Entrevista:O Estado inteligente

terça-feira, julho 19, 2011

Mil e uma utilidades DORA KRAMER

O ESTADÃO - 19/07/11

“Enquanto o governo se debate com dificuldades reais, Lula rodopia País afora criando uma realidade paralela de ufanismo.”

Em projetos bem delineados de poder não há coincidência nem acaso. Descontados eventuais erros de cálculo, predomina a estratégia. Cada passo é pesado e medido de acordo com o objetivo pretendido.

Quando surgiu em meio ao episódio Antonio Palocci combinando atritos em toda a base por causa da desatenção da presidente Dilma Rousseff em relação ao Congresso, o ex-presidente Lula mais atrapalhou que ajudou.

A despeito das pesquisas de opinião mostrando que a maioria vê com bons olhos atos do antecessor que venham a compensar deficiências da sucessora, naquele momento não estava em jogo esse tipo de avaliação.

Mais importante era a percepção do mundo político, e a parcela mais bem informada da população permanentemente engajada no acompanhamento do desempenho governamental.

Para esse setor o resultado foi o oposto do pretendido, pois contribuiu para a fragilização da imagem da presidente como responsável pela condução do barco.

Refeito o cálculo, Lula recolheu-se e ficou na retaguarda.

Semana passada, em meio ao pesado charivari político-policial no Ministério dos Transportes, Lula reapareceu. Mas o fez em nova roupagem.

Já não mais se apresentou como o interlocutor dos partidos da base governista, no que foi criticado por, na prática, usurpar o poder de Dilma.

Ressurgiu em seu mais competente personagem: o de líder de massas, animador e exímio criador de cenários paralelos capazes de dividir, quando não desviar, as atenções do que requer foco e seriedade.

Enquanto em Brasília a presidente se via às voltas com a recalcitrante crise no PR, com atitudes ora elogiáveis, ora condenáveis, ora incompreensíveis, Lula atraía para si boa parte do noticiário com shows onde o sucesso é garantido: congressos da União Nacional dos Estudantes e da União Geral dos Trabalhadores, no Rio e em São Paulo.

Não fez nada de extraordinário. Apenas repetiu o que costumava fazer quando presidente. Na UNE redesenhou um conflito com a imprensa, a fim de levantar o estandarte do inimigo a ser combatido (qualquer um, menos o governo).

Na UGT levou ao delírio o auditório atacando as elites que “não se conformam” que o trabalhador possa comprar carro, eletrodomésticos e andar de avião.

Sem dizer quem é contra a inclusão de brasileiros no mercado de bens e serviços nem esclarecer que o estímulo desenfreado ao consumo sem planejamento e investimento em estrutura para sustentá-lo, produz desconforto urbano e serviços de baixa qualidade.

Para todos.

Lula não pode ser criticado por continuar a atuar politicamente depois de deixar a Presidência, embora não confira o mesmo direito a outros que, para ele, devem se recolher ao ostracismo como sinal de boa vivência na condição de ex-presidente.

Mas os movimentos de Lula podem e devem ser analisados à luz de suas intenções.

A maioria interpretou que ele está em campanha.
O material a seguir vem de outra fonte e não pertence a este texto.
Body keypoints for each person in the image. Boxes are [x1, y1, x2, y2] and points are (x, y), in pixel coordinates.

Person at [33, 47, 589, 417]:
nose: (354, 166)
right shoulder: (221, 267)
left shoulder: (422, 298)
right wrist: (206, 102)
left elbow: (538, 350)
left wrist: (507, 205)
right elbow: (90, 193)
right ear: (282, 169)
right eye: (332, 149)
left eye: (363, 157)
Parece pouco: ele nunca deixou de fazer campanha, dado que sua lógica é sempre eleitoral.

Disseram também que já abriu a temporada de caça de votos para 2014. Parece precipitado: tanto que quando Dilma ou Lula fazem referência à hipótese de a presidente concorrer à reeleição as análises sobre a certeza da volta em 2014 imediatamente adotam o pressuposto contrário e não param mais em pé.

A eleição presidencial será definida mais à frente. O que se tem agora é um governo representativo de uma etapa a ser cumprida em nome do projeto de poder referido lá no início.

É a essa etapa que Lula se dedica agora. Tocando esse projeto no papel que desempenha melhor: o de ilusionista. Enquanto o governo se debate com dificuldades reais, Lula rodopia País afora criando uma realidade paralela de ufanismo e reforçando nas mentes que ele está firme no papel de garantidor do Brasil por ele inventado.

Assegura o eleitorado de sempre, não deixando espaço para a oposição se aproveitar das deficiências da sucessora. Dilma, de seu lado, faz o que pode no sentido oposto, de um jeito meio atrapalhado, mas ao gosto de quem não gosta de Lula.

Na hora da eleição, será somar dois mais dois, e se der cinco, como ensina o livro do MEC, melhor ainda.